Cour d’appel administrative de Marseille, le 30 janvier 2025, n°23MA00443

Par un arrêt rendu le 30 janvier 2025, la Cour administrative d’appel de Marseille précise les conditions de recevabilité des recours contre les permis de construire. En l’espèce, une autorité municipale a délivré une autorisation pour la démolition d’une habitation et la création d’une villa d’une surface importante. Des propriétaires voisins ont sollicité l’annulation de cet arrêté devant le tribunal administratif de Toulon, lequel a rejeté leur demande le 23 décembre 2022. Les requérants soutenaient que le projet affectait leurs conditions de jouissance par une perte de vue sur la mer ainsi que des vis-à-vis. La Cour administrative d’appel de Marseille admet d’abord la recevabilité du recours avant de constater une illégalité relative à la hauteur de la construction.

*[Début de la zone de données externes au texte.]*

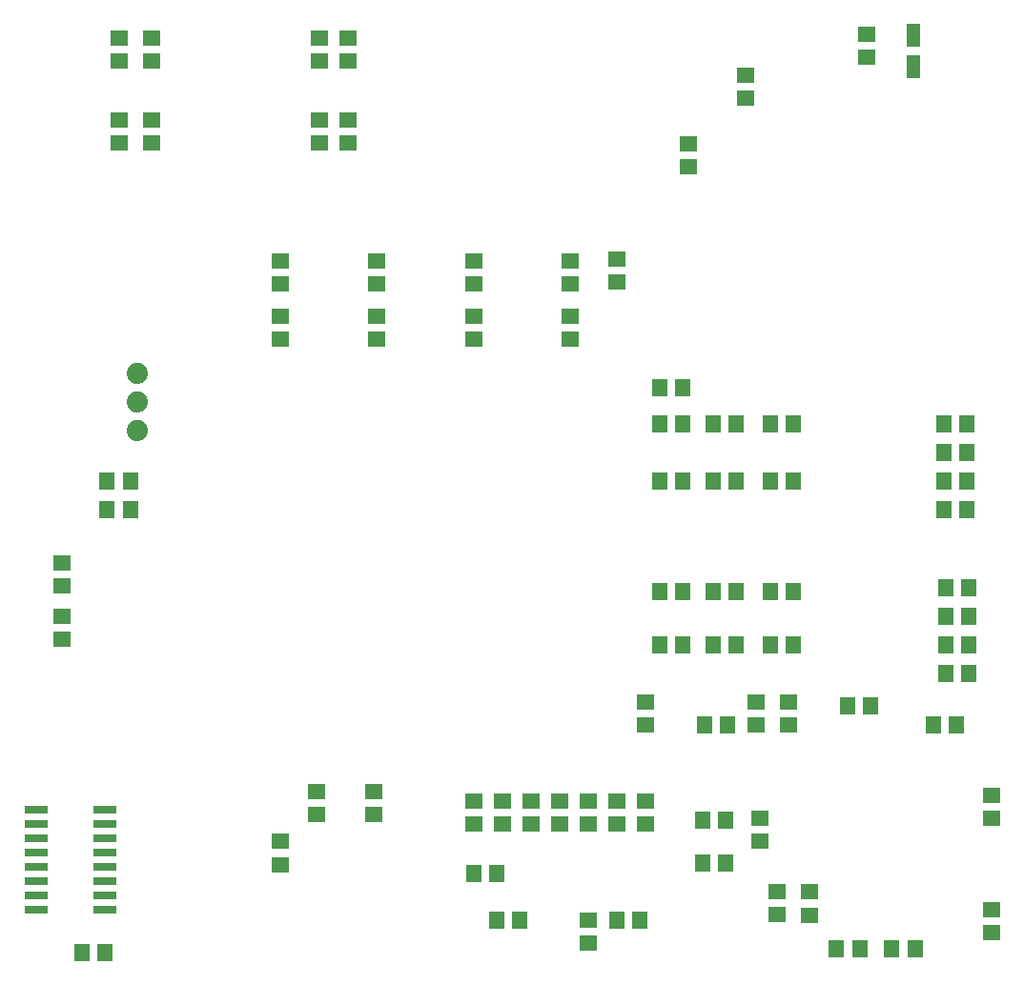
<source format=gtp>
G04 MADE WITH FRITZING*
G04 WWW.FRITZING.ORG*
G04 DOUBLE SIDED*
G04 HOLES PLATED*
G04 CONTOUR ON CENTER OF CONTOUR VECTOR*
%ASAXBY*%
%FSLAX23Y23*%
%MOIN*%
%OFA0B0*%
%SFA1.0B1.0*%
%ADD10C,0.074000*%
%ADD11R,0.055118X0.059055*%
%ADD12R,0.047244X0.078740*%
%ADD13R,0.080000X0.026000*%
%ADD14R,0.059055X0.055118*%
%ADD15R,0.001000X0.001000*%
%LNPASTEMASK1*%
G90*
G70*
G54D10*
X607Y2476D03*
X607Y2376D03*
X607Y2276D03*
G54D11*
X2619Y1526D03*
X2700Y1526D03*
X2619Y1713D03*
X2700Y1713D03*
X2619Y2101D03*
X2700Y2101D03*
X2619Y2301D03*
X2700Y2301D03*
X2432Y1526D03*
X2513Y1526D03*
X2432Y1713D03*
X2513Y1713D03*
X2432Y2101D03*
X2513Y2101D03*
X2432Y2301D03*
X2513Y2301D03*
G54D12*
X3319Y3551D03*
X3319Y3661D03*
G54D13*
X252Y951D03*
X252Y901D03*
X252Y851D03*
X252Y801D03*
X252Y751D03*
X252Y701D03*
X252Y651D03*
X252Y601D03*
X494Y601D03*
X494Y651D03*
X494Y701D03*
X494Y751D03*
X494Y801D03*
X494Y851D03*
X494Y901D03*
X494Y951D03*
G54D11*
X414Y451D03*
X494Y451D03*
G54D14*
X344Y1626D03*
X344Y1545D03*
X2532Y3201D03*
X2532Y3281D03*
X3157Y3663D03*
X3157Y3582D03*
X2732Y3519D03*
X2732Y3438D03*
X344Y1813D03*
X344Y1732D03*
G54D11*
X501Y2101D03*
X582Y2101D03*
G54D14*
X1344Y3282D03*
X1344Y3363D03*
X1244Y3570D03*
X1244Y3651D03*
X1344Y3570D03*
X1344Y3651D03*
X1244Y3282D03*
X1244Y3363D03*
X657Y3570D03*
X657Y3651D03*
X544Y3570D03*
X544Y3651D03*
X657Y3282D03*
X657Y3363D03*
X544Y3282D03*
X544Y3363D03*
G54D11*
X3507Y2301D03*
X3426Y2301D03*
X3507Y2001D03*
X3426Y2001D03*
X3507Y2101D03*
X3426Y2101D03*
X3507Y2201D03*
X3426Y2201D03*
X2432Y2426D03*
X2513Y2426D03*
X3513Y1426D03*
X3432Y1426D03*
X3513Y1526D03*
X3432Y1526D03*
X3513Y1626D03*
X3432Y1626D03*
X3513Y1726D03*
X3432Y1726D03*
G54D14*
X1107Y2595D03*
X1107Y2676D03*
X1444Y2595D03*
X1444Y2676D03*
X1782Y2595D03*
X1782Y2676D03*
X2119Y2595D03*
X2119Y2676D03*
X1107Y2869D03*
X1107Y2788D03*
X1444Y2869D03*
X1444Y2788D03*
X1782Y2869D03*
X1782Y2788D03*
X2119Y2869D03*
X2119Y2788D03*
G54D11*
X2819Y2101D03*
X2900Y2101D03*
X2900Y2301D03*
X2819Y2301D03*
X1864Y563D03*
X1944Y563D03*
X2363Y563D03*
X2282Y563D03*
X501Y2001D03*
X582Y2001D03*
X3169Y1313D03*
X3089Y1313D03*
G54D14*
X2769Y1326D03*
X2769Y1245D03*
X2082Y901D03*
X2082Y981D03*
X1232Y932D03*
X1232Y1013D03*
X1107Y757D03*
X1107Y838D03*
X2282Y2795D03*
X2282Y2876D03*
X1982Y901D03*
X1982Y981D03*
G54D11*
X1863Y726D03*
X1782Y726D03*
G54D14*
X1782Y981D03*
X1782Y901D03*
G54D11*
X3469Y1247D03*
X3389Y1247D03*
G54D14*
X2382Y1245D03*
X2382Y1326D03*
X3594Y920D03*
X3594Y1001D03*
G54D11*
X3245Y463D03*
X3326Y463D03*
X3132Y463D03*
X3051Y463D03*
G54D14*
X3594Y520D03*
X3594Y601D03*
X2957Y662D03*
X2957Y581D03*
G54D11*
X2582Y913D03*
X2663Y913D03*
X2582Y763D03*
X2663Y763D03*
G54D14*
X2844Y582D03*
X2844Y663D03*
X2182Y482D03*
X2182Y563D03*
X1882Y901D03*
X1882Y981D03*
X2182Y901D03*
X2182Y981D03*
X1432Y932D03*
X1432Y1013D03*
X2782Y838D03*
X2782Y919D03*
X2282Y901D03*
X2282Y981D03*
X2382Y901D03*
X2382Y981D03*
G54D11*
X2819Y1526D03*
X2900Y1526D03*
X2900Y1713D03*
X2819Y1713D03*
X2669Y1247D03*
X2589Y1247D03*
G54D14*
X2882Y1245D03*
X2882Y1326D03*
G54D15*
D02*
G04 End of PasteMask1*
M02*
</source>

I. La reconnaissance de la recevabilité du recours et de la régularité formelle du dossier

A. Une appréciation concrète de l’intérêt à agir fondée sur la perte de vue

La juridiction administrative rappelle que le voisin immédiat bénéficie d’une présomption d’intérêt à agir dès lors qu’il invoque des éléments précis sur le projet. En l’occurrence, les requérants invoquaient une perte de vue sur la mer ainsi que la création de nouvelles vues depuis la partie supérieure de l’ouvrage. La Cour juge que ces éléments « ne constituent pas des atteintes dépourvues de réalité » au sens des dispositions de l’article L. 600-1-2 du code de l’urbanisme. Cette solution protège efficacement les conditions de jouissance des riverains immédiats contre les projets modifiant significativement leur cadre de vie quotidien.

B. La validation du contenu du dossier de demande malgré sa représentation graphique

La contestation portait également sur l’incomplétude du dossier, notamment en raison de la représentation graphique des façades vitrées derrière des volets coulissants fermés. Néanmoins, les juges considèrent que la notice architecturale permettait au service instructeur d’apprécier « de manière éclairée, l’insertion du projet litigieux dans son environnement ». La seule circonstance que les volets soient illustrés fermés ne suffit pas à caractériser une insincérité du pétitionnaire lors du dépôt de sa demande. Cette régularité formelle du dossier de demande conduit alors les magistrats à examiner les moyens de légalité interne soulevés par les requérants.

II. La sanction de la méconnaissance des règles de hauteur et le recours à la régularisation

A. Une application stricte des modalités de calcul du gabarit enveloppe de la construction

Le litige porte principalement sur le respect des limites de hauteur fixées par le plan local d’urbanisme à sept mètres pour les constructions. Le règlement municipal prévoit que la mesure s’effectue depuis le niveau du sol naturel ou excavé « à l’aplomb du nu extérieur des façades ». Or, les calculs révèlent en l’espèce une hauteur totale du gabarit enveloppe de l’ouvrage atteignant neuf mètres trente-cinq au-dessus du sol naturel. Cette méconnaissance des règles de hauteur constitue une illégalité interne qui entache la validité de l’arrêté accordé par le maire de la commune.

B. La mise en œuvre obligatoire du sursis à statuer en vue d’une mise en conformité

L’existence d’une telle méconnaissance de la règle d’urbanisme impose à la juridiction administrative d’envisager les modalités de sanction ou de réparation de l’acte. Toutefois, le juge fait application de l’article L. 600-5-1 du code de l’urbanisme en estimant que le vice est susceptible d’être régularisé. Cette régularisation n’implique pas un bouleversement tel qu’il en changerait la nature même du projet architectural initialement déposé par le pétitionnaire. Il est donc sursis à statuer pour une durée de six mois afin de permettre la production d’une mesure de mise en conformité.

Source : Cour de cassation – Base Open Data « Judilibre » & « Légifrance ».